Perspectives Talk II - Industry: AI generated speech – Applications and Implications
Spyros Raptis
-
SPS
IEEE Members: $11.00
Non-members: $15.00
Powered by the recent advances in AI-based representation and generation, text-to-speech technology has reached unprecedented levels in quality and flexibility.
Self-supervised learning techniques have provided ways to formulate efficient latent spaces claiming more control over different qualities of the generated speech, zero-shot training allowed matching the characteristics of unseen speakers, and efficient prior networks contributed to disentangling content, speaker, emotion and other dimensions of speech.

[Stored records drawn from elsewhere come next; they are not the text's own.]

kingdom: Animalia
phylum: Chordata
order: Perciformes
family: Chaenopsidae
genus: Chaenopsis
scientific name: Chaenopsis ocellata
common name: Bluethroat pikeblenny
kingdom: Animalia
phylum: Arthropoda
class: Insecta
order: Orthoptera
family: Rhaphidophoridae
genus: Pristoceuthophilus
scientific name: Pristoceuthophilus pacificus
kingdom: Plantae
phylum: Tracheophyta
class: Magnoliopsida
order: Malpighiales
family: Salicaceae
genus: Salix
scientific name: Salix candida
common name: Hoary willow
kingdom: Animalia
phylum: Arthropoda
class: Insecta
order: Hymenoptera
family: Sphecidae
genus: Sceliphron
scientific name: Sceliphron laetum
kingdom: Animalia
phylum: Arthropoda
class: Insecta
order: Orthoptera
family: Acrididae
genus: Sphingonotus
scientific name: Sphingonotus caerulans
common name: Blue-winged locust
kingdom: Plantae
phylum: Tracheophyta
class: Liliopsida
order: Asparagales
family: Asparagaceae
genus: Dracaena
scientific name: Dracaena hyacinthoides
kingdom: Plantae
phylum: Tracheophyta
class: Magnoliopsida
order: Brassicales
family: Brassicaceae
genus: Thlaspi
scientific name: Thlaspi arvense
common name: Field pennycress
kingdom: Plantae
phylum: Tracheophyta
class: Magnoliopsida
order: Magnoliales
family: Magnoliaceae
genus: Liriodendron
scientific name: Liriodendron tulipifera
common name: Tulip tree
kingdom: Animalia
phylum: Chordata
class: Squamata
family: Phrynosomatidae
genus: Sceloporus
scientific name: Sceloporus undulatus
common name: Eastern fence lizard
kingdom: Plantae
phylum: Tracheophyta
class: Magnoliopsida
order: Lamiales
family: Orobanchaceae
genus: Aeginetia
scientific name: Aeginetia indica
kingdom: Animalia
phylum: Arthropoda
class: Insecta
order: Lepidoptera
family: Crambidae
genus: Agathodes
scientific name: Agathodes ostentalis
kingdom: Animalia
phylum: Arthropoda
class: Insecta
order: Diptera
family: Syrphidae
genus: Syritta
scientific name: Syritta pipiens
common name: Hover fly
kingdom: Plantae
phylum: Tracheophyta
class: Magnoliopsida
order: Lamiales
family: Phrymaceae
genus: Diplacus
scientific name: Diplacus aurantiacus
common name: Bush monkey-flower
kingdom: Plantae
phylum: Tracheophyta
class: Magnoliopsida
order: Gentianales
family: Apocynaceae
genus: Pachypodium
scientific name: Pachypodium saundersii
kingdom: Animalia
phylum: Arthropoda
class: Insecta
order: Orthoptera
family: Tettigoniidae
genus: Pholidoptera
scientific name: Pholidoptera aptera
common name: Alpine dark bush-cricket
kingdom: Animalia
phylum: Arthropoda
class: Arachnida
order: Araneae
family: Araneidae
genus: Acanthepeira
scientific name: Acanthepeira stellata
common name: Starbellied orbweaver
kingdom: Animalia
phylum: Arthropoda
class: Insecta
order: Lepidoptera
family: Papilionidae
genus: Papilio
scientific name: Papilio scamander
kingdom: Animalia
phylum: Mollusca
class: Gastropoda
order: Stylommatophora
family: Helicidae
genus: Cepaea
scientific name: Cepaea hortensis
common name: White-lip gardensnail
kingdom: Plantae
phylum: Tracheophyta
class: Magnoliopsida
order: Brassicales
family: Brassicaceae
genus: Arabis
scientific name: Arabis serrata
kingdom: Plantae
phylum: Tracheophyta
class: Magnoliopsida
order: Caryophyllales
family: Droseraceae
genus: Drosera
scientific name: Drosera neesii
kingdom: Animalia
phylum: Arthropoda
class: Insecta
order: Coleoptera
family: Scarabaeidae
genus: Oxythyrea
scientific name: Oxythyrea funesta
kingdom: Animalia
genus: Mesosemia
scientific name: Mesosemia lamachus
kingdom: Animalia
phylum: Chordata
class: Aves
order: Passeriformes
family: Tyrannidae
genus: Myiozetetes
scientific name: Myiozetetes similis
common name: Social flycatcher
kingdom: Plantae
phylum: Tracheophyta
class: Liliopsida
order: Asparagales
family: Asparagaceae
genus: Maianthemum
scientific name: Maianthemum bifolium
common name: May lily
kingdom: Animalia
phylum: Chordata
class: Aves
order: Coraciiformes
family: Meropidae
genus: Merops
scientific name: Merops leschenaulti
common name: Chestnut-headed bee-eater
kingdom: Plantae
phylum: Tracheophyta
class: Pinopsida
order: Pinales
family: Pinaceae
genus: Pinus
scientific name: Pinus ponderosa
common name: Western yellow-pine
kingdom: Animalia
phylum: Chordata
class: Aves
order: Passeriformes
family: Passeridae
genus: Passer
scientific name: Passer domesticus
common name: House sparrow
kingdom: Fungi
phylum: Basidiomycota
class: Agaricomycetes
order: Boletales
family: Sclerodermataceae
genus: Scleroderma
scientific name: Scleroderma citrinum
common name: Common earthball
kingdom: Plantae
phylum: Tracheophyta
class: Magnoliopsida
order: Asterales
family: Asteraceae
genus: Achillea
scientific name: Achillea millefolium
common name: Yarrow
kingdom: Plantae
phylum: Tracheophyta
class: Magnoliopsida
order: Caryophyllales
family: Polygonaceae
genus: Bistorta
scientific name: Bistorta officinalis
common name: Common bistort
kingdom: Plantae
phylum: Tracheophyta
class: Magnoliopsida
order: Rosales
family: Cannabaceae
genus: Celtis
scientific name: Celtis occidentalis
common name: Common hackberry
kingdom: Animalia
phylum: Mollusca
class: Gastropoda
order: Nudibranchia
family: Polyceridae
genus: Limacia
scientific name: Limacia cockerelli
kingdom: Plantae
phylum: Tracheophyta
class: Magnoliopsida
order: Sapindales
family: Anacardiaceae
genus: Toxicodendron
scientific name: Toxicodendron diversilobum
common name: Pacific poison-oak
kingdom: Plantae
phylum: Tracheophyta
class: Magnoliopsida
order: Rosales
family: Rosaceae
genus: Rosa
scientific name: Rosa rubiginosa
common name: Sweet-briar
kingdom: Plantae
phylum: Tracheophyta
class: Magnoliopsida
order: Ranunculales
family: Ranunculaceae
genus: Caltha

These developments have boosted existing application areas but also allowed tackling new ones that previously seemed much more distant. We’ll discuss some of the recent advances in specific areas in the field, including our team’s work on multi-speaker, multi-/cross-lingual, expressive and controllable TTS, on synthesized singing, as well as on automatic synthetic speech evaluation. We’ll also look into cloning existing speakers as well as generating novel ones.
Finally, we’ll touch on the valid concerns that such unprecedented technical capabilities raise. Voice is a key element of one’s identity and although such technologies hold great promise for useful applications, at the same time they have a potential for abuse, thus raising ethical and intellectual property questions, both in the context of the creative industries and in our everyday lives.